(Data excerpts)
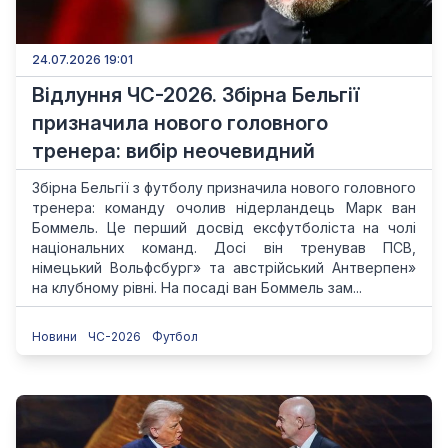
24.07.2026 19:01
Відлуння ЧС-2026. Збірна Бельгії
призначила нового головного
тренера: вибір неочевидний
Збірна Бельгії з футболу призначила нового головного
тренера: команду очолив нідерландець Марк ван
Боммель. Це перший досвід ексфутболіста на чолі
національних команд. Досі він тренував ПСВ,
німецький Вольфсбург» та австрійський Антверпен»
на клубному рівні. На посаді ван Боммель зам...
Новини
ЧС-2026
Футбол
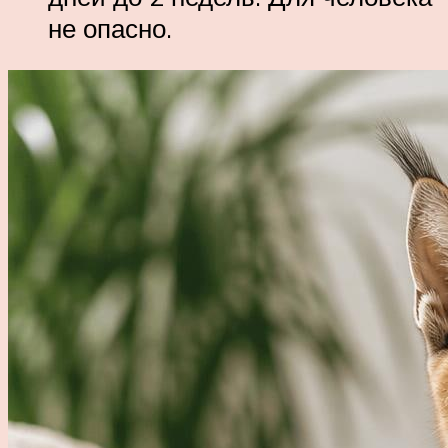
не опасно.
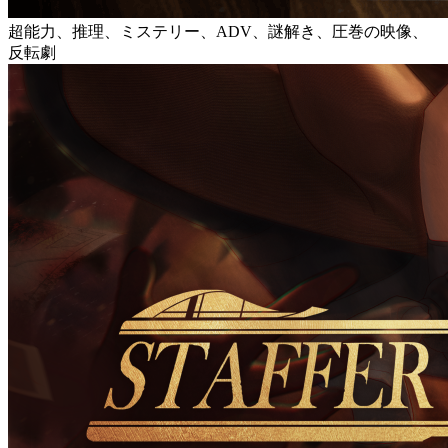
超能力、推理、ミステリー、ADV、謎解き、圧巻の映像、
反転劇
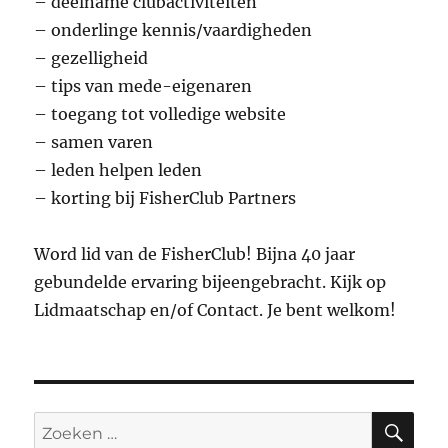
– deelname clubactiviteiten
– onderlinge kennis/vaardigheden
– gezelligheid
– tips van mede-eigenaren
– toegang tot volledige website
– samen varen
– leden helpen leden
– korting bij FisherClub Partners
Word lid van de FisherClub! Bijna 40 jaar
gebundelde ervaring bijeengebracht. Kijk op
Lidmaatschap en/of Contact. Je bent welkom!
ZO
Zoeken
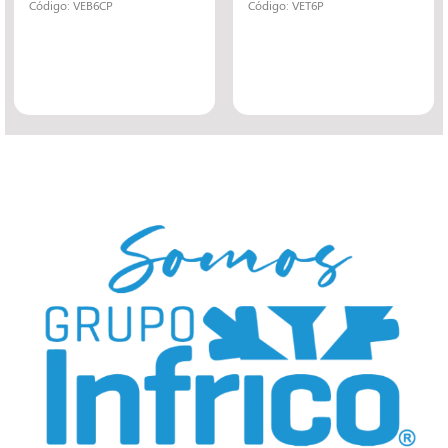
Código: VEB6CP
Código: VET6P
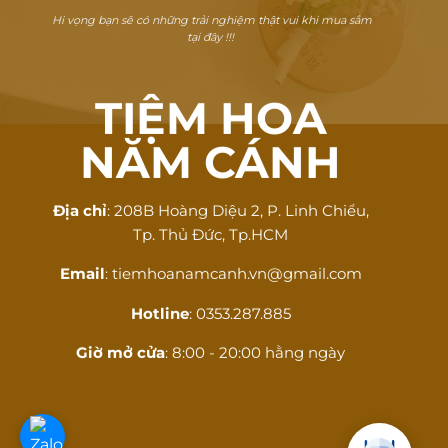
Hi vọng bạn sẽ có những trải nghiệm thật vui khi mua sắm
tại đây !!!
TIỆM HOA
NĂM CÁNH
Địa chỉ
: 208B Hoàng Diệu 2, P. Linh Chiểu,
Tp. Thủ Đức, Tp.HCM
Email
: tiemhoanamcanh.vn@gmail.com
Hotline
: 0353.287.885
Giờ mở cửa
: 8:00 - 20:00 hằng ngày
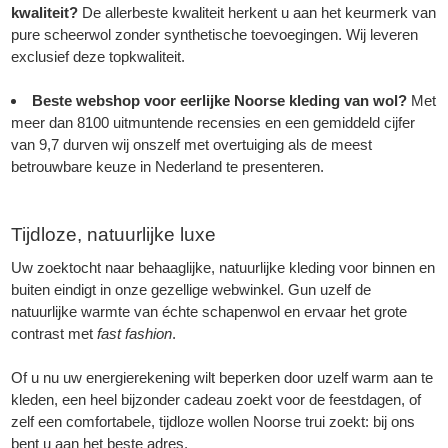
kwaliteit?
De allerbeste kwaliteit herkent u aan het keurmerk van
pure scheerwol zonder synthetische toevoegingen. Wij leveren
exclusief deze topkwaliteit.
Beste webshop voor eerlijke Noorse kleding van wol?
Met
meer dan 8100 uitmuntende recensies en een gemiddeld cijfer
van 9,7 durven wij onszelf met overtuiging als de meest
betrouwbare keuze in Nederland te presenteren.
Tijdloze, natuurlijke luxe
Uw zoektocht naar behaaglijke, natuurlijke kleding voor binnen en
buiten eindigt in onze gezellige webwinkel. Gun uzelf de
natuurlijke warmte van échte schapenwol en ervaar het grote
contrast met
fast fashion
.
Of u nu uw energierekening wilt beperken door uzelf warm aan te
kleden, een heel bijzonder cadeau zoekt voor de feestdagen, of
zelf een comfortabele, tijdloze wollen Noorse trui zoekt: bij ons
bent u aan het beste adres.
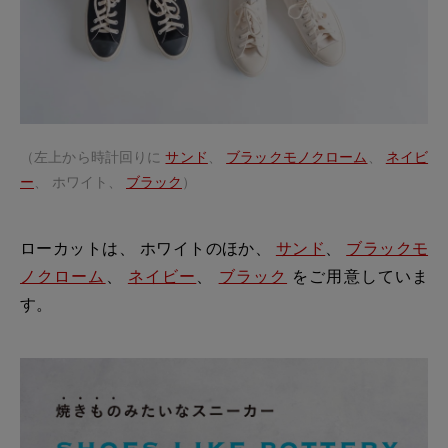
（左上から時計回りに
サンド
、
ブラックモノクローム
、
ネイビ
ー
、 ホワイト、
ブラック
）
ローカットは、 ホワイトのほか、
サンド
、
ブラックモ
ノクローム
、
ネイビー
、
ブラック
をご用意していま
す。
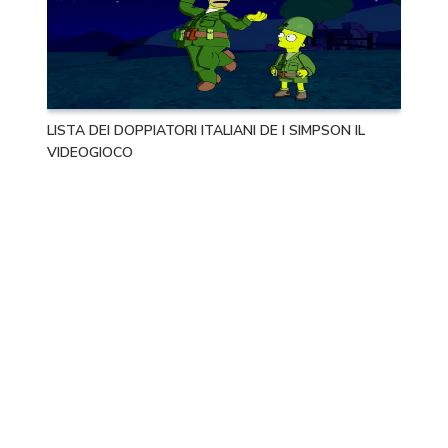
LISTA DEI DOPPIATORI ITALIANI DE I SIMPSON IL
VIDEOGIOCO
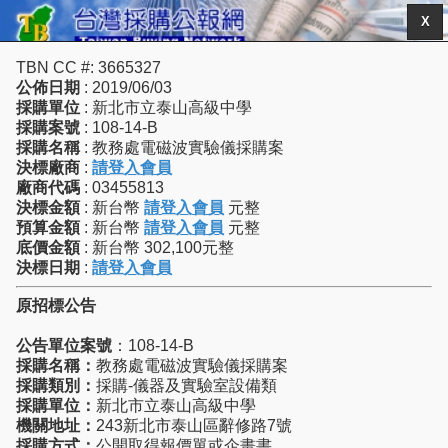
X
TBN CC #: 3665327
公佈日期
: 2019/06/03
採購單位
: 新北市立泰山高級中學
採購案號
: 108-14-B
採購名稱
: 教務處電磁波實驗儀採購案
決標廠商
:
請登入會員
廠商代碼
: 03455813
決標金額
: 新台幣
請登入會員
元整
預算金額
: 新台幣
請登入會員
元整
底價金額
: 新台幣 302,100元整
決標日期
:
請登入會員
原招標公告
公告單位案號
：108-14-B
採購名稱：
教務處電磁波實驗儀採購案
採購類別：
採購-儀器及實驗室設備類
採購單位：
新北市立泰山高級中學
機關地址：
243新北市泰山區辭修路7號
採購方式：
公開取得報價單或企畫書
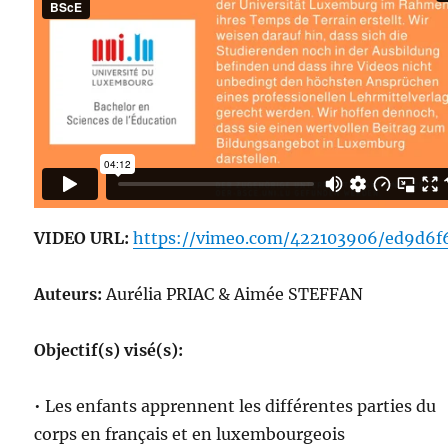
VIDEO URL:
https://vimeo.com/422103906/ed9d6f
Auteurs:
Aurélia PRIAC & Aimée STEFFAN
Objectif(s) visé(s):
• Les enfants apprennent les différentes parties du
corps en français et en luxembourgeois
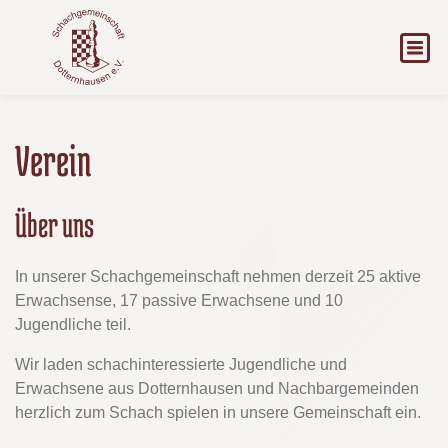
Verein
Über uns
In unserer Schachgemeinschaft nehmen derzeit 25 aktive
Erwachsense, 17 passive Erwachsene und 10
Jugendliche teil.
Wir laden schachinteressierte Jugendliche und
Erwachsene aus Dotternhausen und Nachbargemeinden
herzlich zum Schach spielen in unsere Gemeinschaft ein.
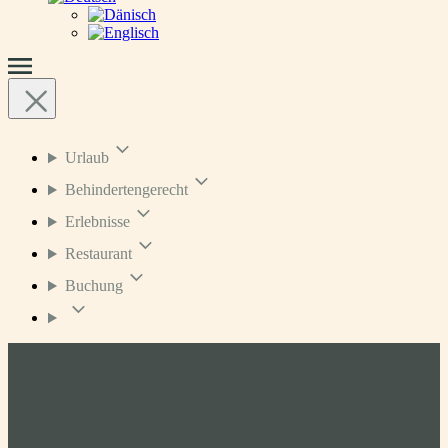
Urlaub
Behindertengerecht
Erlebnisse
Restaurant
Buchung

» Exercise requirements
Please output all the records above exactly, leaving out every picture.

» Response below
24.07.2026 19:01
Відлуння ЧС-2026. Збірна Бельгії
призначила нового головного
тренера: вибір неочевидний
Збірна Бельгії з футболу призначила нового головного
тренера: команду очолив нідерландець Марк ван
Боммель. Це перший досвід ексфутболіста на чолі
національних команд. Досі він тренував ПСВ,
німецький Вольфсбург» та австрійський Антверпен»
на клубному рівні. На посаді ван Боммель зам...
Новини
ЧС-2026
Футбол
не опасно.
超能力、推理、ミステリー、ADV、謎解き、圧巻の映像、
反転劇
– deelname clubactiviteiten
– onderlinge kennis/vaardigheden
– gezelligheid
– tips van mede-eigenaren
– toegang tot volledige website
– samen varen
– leden helpen leden
– korting bij FisherClub Partners
Word lid van de FisherClub! Bijna 40 jaar
gebundelde ervaring bijeengebracht. Kijk op
Lidmaatschap en/of Contact. Je bent welkom!
ZO
Zoeken
Código: VEB6CP
Código: VET6P
Hi vọng bạn sẽ có những trải nghiệm thật vui khi mua sắm
tại đây !!!
TIỆM HOA
NĂM CÁNH
Địa chỉ
: 208B Hoàng Diệu 2, P. Linh Chiểu,
Tp. Thủ Đức, Tp.HCM
Email
: tiemhoanamcanh.vn@gmail.com
Hotline
: 0353.287.885
Giờ mở cửa
: 8:00 - 20:00 hằng ngày
kwaliteit?
De allerbeste kwaliteit herkent u aan het keurmerk van
pure scheerwol zonder synthetische toevoegingen. Wij leveren
exclusief deze topkwaliteit.
Beste webshop voor eerlijke Noorse kleding van wol?
Met
meer dan 8100 uitmuntende recensies en een gemiddeld cijfer
van 9,7 durven wij onszelf met overtuiging als de meest
betrouwbare keuze in Nederland te presenteren.
Tijdloze, natuurlijke luxe
Uw zoektocht naar behaaglijke, natuurlijke kleding voor binnen en
buiten eindigt in onze gezellige webwinkel. Gun uzelf de
natuurlijke warmte van échte schapenwol en ervaar het grote
contrast met
fast fashion
.
Of u nu uw energierekening wilt beperken door uzelf warm aan te
kleden, een heel bijzonder cadeau zoekt voor de feestdagen, of
zelf een comfortabele, tijdloze wollen Noorse trui zoekt: bij ons
bent u aan het beste adres.
（左上から時計回りに
サンド
、
ブラックモノクローム
、
ネイビ
ー
、 ホワイト、
ブラック
）
ローカットは、 ホワイトのほか、
サンド
、
ブラックモ
ノクローム
、
ネイビー
、
ブラック
をご用意していま
す。
LISTA DEI DOPPIATORI ITALIANI DE I SIMPSON IL
VIDEOGIOCO
X
TBN CC #: 3665327
公佈日期
: 2019/06/03
採購單位
: 新北市立泰山高級中學
採購案號
: 108-14-B
採購名稱
: 教務處電磁波實驗儀採購案
決標廠商
:
請登入會員
廠商代碼
: 03455813
決標金額
: 新台幣
請登入會員
元整
預算金額
: 新台幣
請登入會員
元整
底價金額
: 新台幣 302,100元整
決標日期
:
請登入會員
原招標公告
公告單位案號
：108-14-B
採購名稱：
教務處電磁波實驗儀採購案
採購類別：
採購-儀器及實驗室設備類
採購單位：
新北市立泰山高級中學
機關地址：
243新北市泰山區辭修路7號
採購方式：
公開取得報價單或企畫書
VIDEO URL:
https://vimeo.com/422103906/ed9d6f
Auteurs:
Aurélia PRIAC & Aimée STEFFAN
Objectif(s) visé(s):
• Les enfants apprennent les différentes parties du
corps en français et en luxembourgeois
Verein
Über uns
In unserer Schachgemeinschaft nehmen derzeit 25 aktive
Erwachsense, 17 passive Erwachsene und 10
Jugendliche teil.
Wir laden schachinteressierte Jugendliche und
Erwachsene aus Dotternhausen und Nachbargemeinden
herzlich zum Schach spielen in unsere Gemeinschaft ein.
Urlaub
Behindertengerecht
Erlebnisse
Restaurant
Buchung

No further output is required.